チャプレン長メッセージチャペル

建学の精神

チャプレン長 五十嵐 正司

立教大学に入学された皆様、ご入学おめでとうございます。皆さんを迎えることができまして嬉しく思います。しかし、新型コロナウイルス感染症の蔓延により入学式を行うことができず、学生の皆さんは未だに大学構内に入ることができず、大学の教員・職員は皆さんと対面することができません。まことに残念なことです。速やかな新型コロナウイルス感染症の収束を願い、毎日祈っております。またこの感染症により亡くなられた方々、闘病中の方々、看護する方々、収束のために日夜働く方々を覚えて、神の祝福と慰め、癒しと励ましをお祈りしています。

立教大学は、146年前、1874年(明治7年)アメリカ聖公会の宣教師であるチャニング・ムーア・ウィリアムズ(Channing Moore Williams)により建てられた学校です。「聖公会」と云う教会は、イギリスの文化の中で育まれたキリスト教会であり、イギリスにおいては英国国教会(Church of England)と称されています。この英国国教会がアメリカに伝えられ、アメリカ文化の中で成長発展してアメリカ聖公会となり現在に至っています。世界の170を越える国々にも伝えられ、世界大のネットワークを持つ教会であり、世界の聖公会では多くの学校が建てられています。イギリスのオックスフォード大学、ケンブリッジ大学も歴史的には聖公会のつながりの中にある大学です。

*データセット*
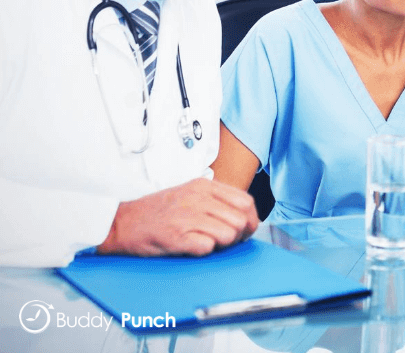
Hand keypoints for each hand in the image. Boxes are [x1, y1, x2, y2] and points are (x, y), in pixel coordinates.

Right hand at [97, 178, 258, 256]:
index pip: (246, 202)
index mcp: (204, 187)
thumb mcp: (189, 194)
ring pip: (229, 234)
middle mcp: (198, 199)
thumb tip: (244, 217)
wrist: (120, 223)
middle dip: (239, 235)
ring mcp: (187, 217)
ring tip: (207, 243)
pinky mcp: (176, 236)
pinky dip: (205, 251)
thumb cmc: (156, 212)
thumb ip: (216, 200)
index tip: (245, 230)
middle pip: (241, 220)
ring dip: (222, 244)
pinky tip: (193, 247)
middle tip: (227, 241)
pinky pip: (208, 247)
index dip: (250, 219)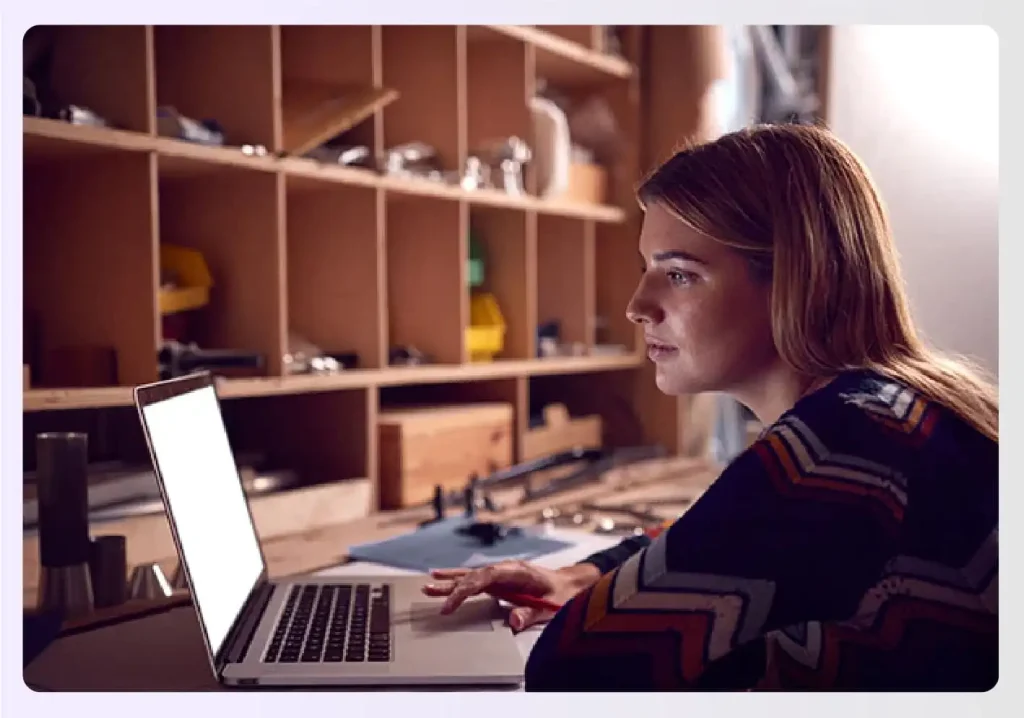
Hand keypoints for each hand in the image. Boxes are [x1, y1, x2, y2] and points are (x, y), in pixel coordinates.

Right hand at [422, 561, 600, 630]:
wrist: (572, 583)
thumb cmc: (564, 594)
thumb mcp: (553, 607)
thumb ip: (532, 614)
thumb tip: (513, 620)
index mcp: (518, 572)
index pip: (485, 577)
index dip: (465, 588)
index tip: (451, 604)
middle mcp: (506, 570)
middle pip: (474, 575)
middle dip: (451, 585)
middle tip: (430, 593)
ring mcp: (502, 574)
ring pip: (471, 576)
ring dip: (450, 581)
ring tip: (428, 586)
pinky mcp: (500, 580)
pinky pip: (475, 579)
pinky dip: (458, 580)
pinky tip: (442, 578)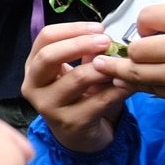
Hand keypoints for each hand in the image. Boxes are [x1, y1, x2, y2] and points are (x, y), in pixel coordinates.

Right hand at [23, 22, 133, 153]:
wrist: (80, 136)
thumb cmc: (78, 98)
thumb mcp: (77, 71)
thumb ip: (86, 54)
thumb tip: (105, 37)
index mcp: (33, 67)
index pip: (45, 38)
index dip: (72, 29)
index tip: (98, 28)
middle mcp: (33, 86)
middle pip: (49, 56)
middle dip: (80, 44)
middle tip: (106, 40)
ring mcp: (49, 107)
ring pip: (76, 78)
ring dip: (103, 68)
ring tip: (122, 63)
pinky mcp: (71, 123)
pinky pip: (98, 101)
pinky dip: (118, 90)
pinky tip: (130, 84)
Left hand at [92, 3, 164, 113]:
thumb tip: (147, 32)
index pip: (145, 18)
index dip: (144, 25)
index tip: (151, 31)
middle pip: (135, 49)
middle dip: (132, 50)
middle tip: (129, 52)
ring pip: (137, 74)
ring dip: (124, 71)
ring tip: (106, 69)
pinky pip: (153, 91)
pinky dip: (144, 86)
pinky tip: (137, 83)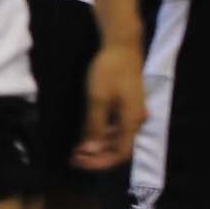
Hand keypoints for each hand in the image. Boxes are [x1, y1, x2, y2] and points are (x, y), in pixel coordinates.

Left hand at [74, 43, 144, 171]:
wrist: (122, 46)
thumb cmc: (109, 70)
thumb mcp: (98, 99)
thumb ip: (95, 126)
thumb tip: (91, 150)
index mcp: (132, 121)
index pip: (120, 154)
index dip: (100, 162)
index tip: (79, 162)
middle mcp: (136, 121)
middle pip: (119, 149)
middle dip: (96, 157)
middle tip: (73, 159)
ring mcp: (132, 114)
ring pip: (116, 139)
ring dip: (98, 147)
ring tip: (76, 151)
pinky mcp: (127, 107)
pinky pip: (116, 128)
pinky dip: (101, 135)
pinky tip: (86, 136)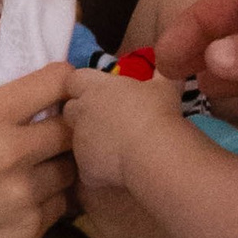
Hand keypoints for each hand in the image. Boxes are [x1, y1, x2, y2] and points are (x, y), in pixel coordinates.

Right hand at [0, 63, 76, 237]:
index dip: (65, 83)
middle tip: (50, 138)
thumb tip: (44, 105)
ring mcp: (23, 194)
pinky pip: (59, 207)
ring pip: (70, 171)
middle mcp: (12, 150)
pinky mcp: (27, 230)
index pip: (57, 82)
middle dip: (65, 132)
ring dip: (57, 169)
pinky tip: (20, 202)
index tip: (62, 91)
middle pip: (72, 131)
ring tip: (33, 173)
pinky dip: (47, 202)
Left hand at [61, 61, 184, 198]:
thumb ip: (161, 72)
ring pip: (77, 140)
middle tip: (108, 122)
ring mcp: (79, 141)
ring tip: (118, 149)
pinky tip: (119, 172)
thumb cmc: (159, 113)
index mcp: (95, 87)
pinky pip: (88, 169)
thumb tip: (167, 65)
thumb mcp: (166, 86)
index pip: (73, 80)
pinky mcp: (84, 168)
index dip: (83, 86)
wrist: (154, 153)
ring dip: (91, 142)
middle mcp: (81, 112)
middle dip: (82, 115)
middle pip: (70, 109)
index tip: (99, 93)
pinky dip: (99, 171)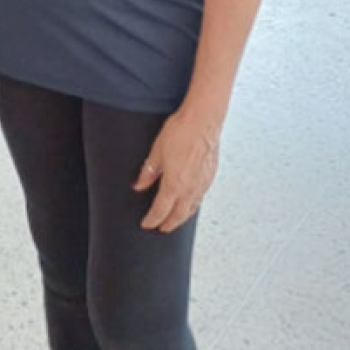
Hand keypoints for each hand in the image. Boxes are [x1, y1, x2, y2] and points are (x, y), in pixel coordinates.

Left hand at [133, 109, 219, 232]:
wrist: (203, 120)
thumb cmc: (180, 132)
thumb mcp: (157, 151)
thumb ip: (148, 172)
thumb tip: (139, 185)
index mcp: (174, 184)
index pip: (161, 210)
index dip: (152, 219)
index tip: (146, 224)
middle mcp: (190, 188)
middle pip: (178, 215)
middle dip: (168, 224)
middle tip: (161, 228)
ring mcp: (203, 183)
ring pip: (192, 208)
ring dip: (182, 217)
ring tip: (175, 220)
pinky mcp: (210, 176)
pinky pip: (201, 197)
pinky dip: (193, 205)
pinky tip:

*設問 1*
本文について、次の問いに答えてください。
(a) 立教大学が建てられたのは何年ですか。
(b) 聖公会はイギリスにおいて何と称されていますか。
(c) 入学式を行うことができなかったのはなぜですか。
*設問 2*
本文のうち「チャプレン長 五十嵐 正司」で始まり「と励ましをお祈りしています。」まで続く部分を、「入学式」を「式典」に変えて書き直してください。
エントリはこの作業には関係しません。

*解答 1*
(a) 1874年(明治7年)
(b) 英国国教会(Church of England)
(c) 新型コロナウイルス感染症の蔓延により行うことができなかった。

*解答 2*
チャプレン長 五十嵐 正司

立教大学に入学された皆様、ご入学おめでとうございます。皆さんを迎えることができまして嬉しく思います。しかし、新型コロナウイルス感染症の蔓延により式典を行うことができず、学生の皆さんは未だに大学構内に入ることができず、大学の教員・職員は皆さんと対面することができません。まことに残念なことです。速やかな新型コロナウイルス感染症の収束を願い、毎日祈っております。またこの感染症により亡くなられた方々、闘病中の方々、看護する方々、収束のために日夜働く方々を覚えて、神の祝福と慰め、癒しと励ましをお祈りしています。